I first describe a simple dataset we've put on the web - some of the world's first genome screen data. The data is anonymous; there was full subject consent; there is no foreseeable subject harm/benefit from data release; and the data sets are in a form readily understood by scientists working in the field. I then describe a large-scale longitudinal epidemiological study, and the tools used to make this comprehensible to secondary data users - the main innovation being a searchable data dictionary and interactive decision support for selecting data subsets from the multi-thousand variable whole.
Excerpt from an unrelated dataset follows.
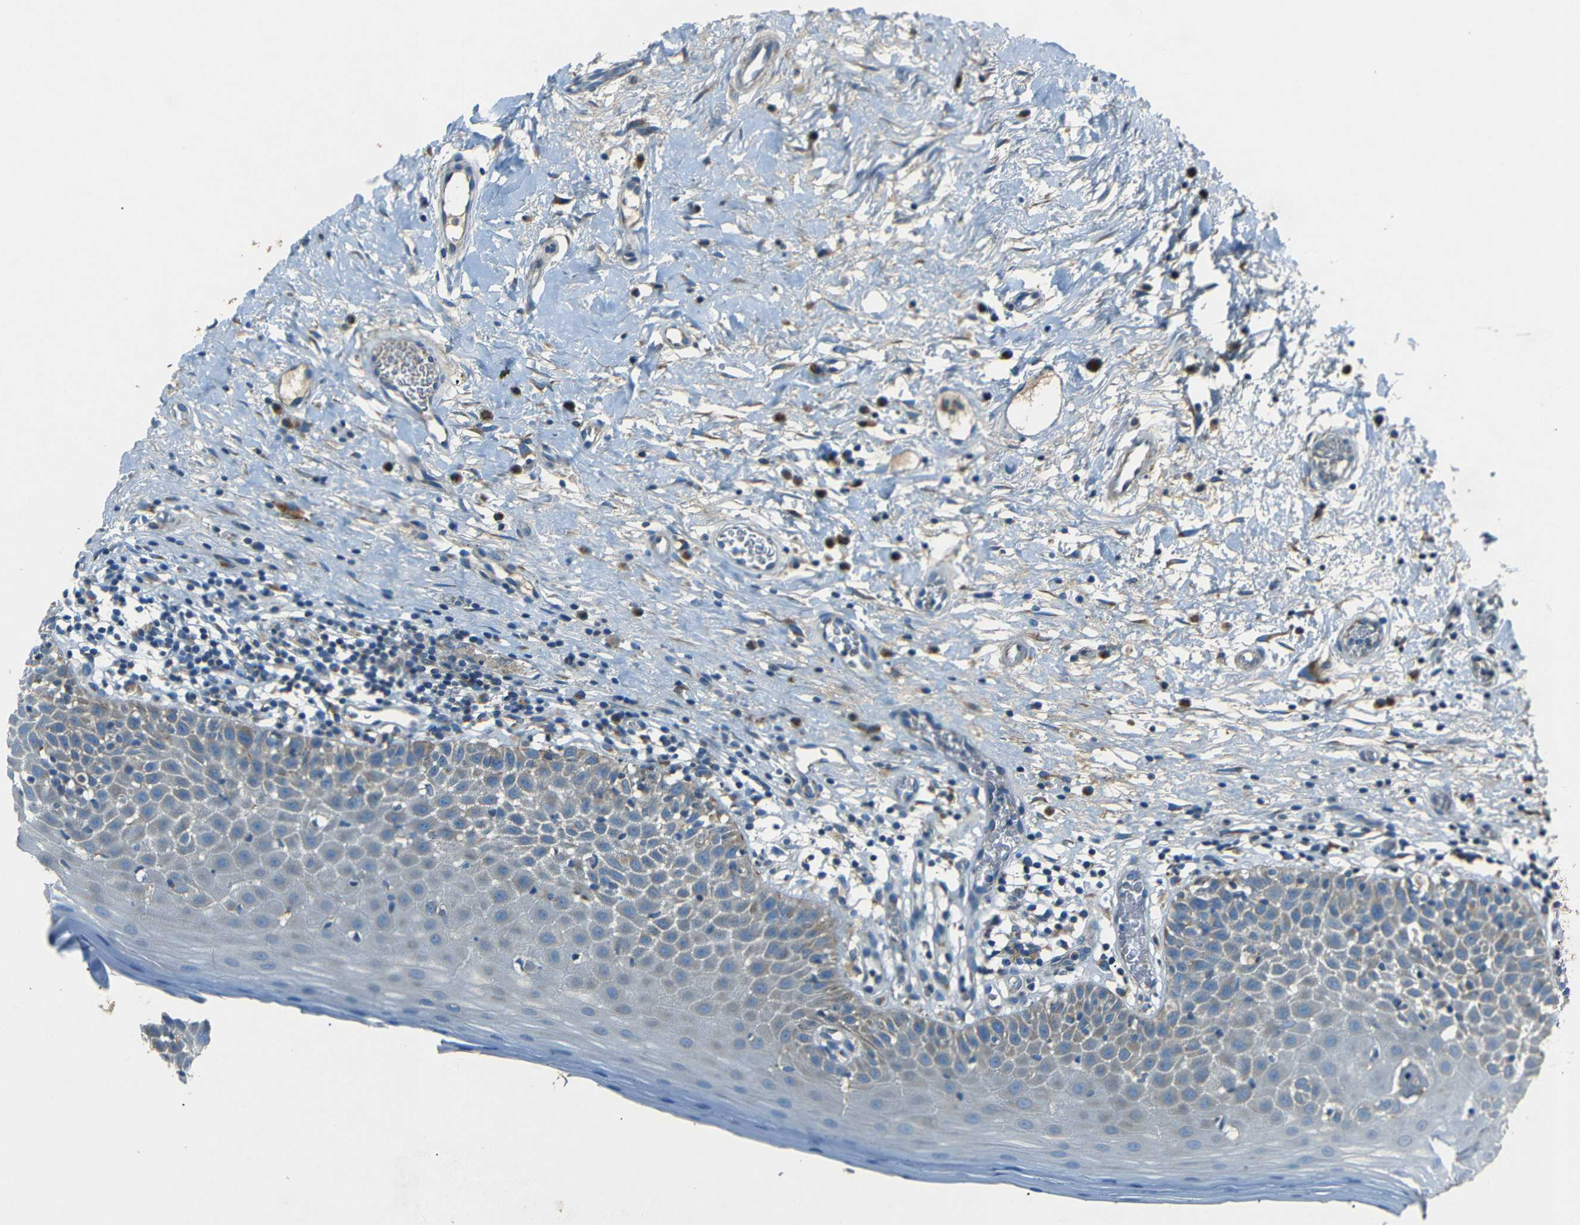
{"staining": {"intensity": "weak", "quantity": "25%-75%", "location": "cytoplasmic/membranous"}, "tissue": "oral mucosa", "cell_type": "Squamous epithelial cells", "image_type": "normal", "snomed": [{"axis": "morphology", "description": "Normal tissue, NOS"}, {"axis": "topography", "description": "Skeletal muscle"}, {"axis": "topography", "description": "Oral tissue"}], "caption": "Squamous epithelial cells show low levels of weak cytoplasmic/membranous staining in approximately 25%-75% of cells in unremarkable human oral mucosa.", "gene": "NETO2", "patient": {"sex": "male", "age": 58}}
Thirdly I describe the current data access arrangements - "good enough" anonymity, and ftp access for signed-up collaborators. Lastly I describe fully-functioning experimental alternatives: aggregated tables (generated with reference to the data dictionary) and raw data access for named collaborators via encryption, the web's HTTPS protocol using Secure Socket Layers.
Datasets can be shared via the Web, however complex or confidential. For a simple (but important) dataset, see: http://www.mrc-bsu.cam.ac.uk/MSgenetics/ . For a complex dataset and support tools, see: http://www.mrc-bsu.cam.ac.uk/cfas/ or https:// www.mrc-bsu.cam.ac.uk/cfas/. This currently uses US-export (i.e. weak) levels of encryption.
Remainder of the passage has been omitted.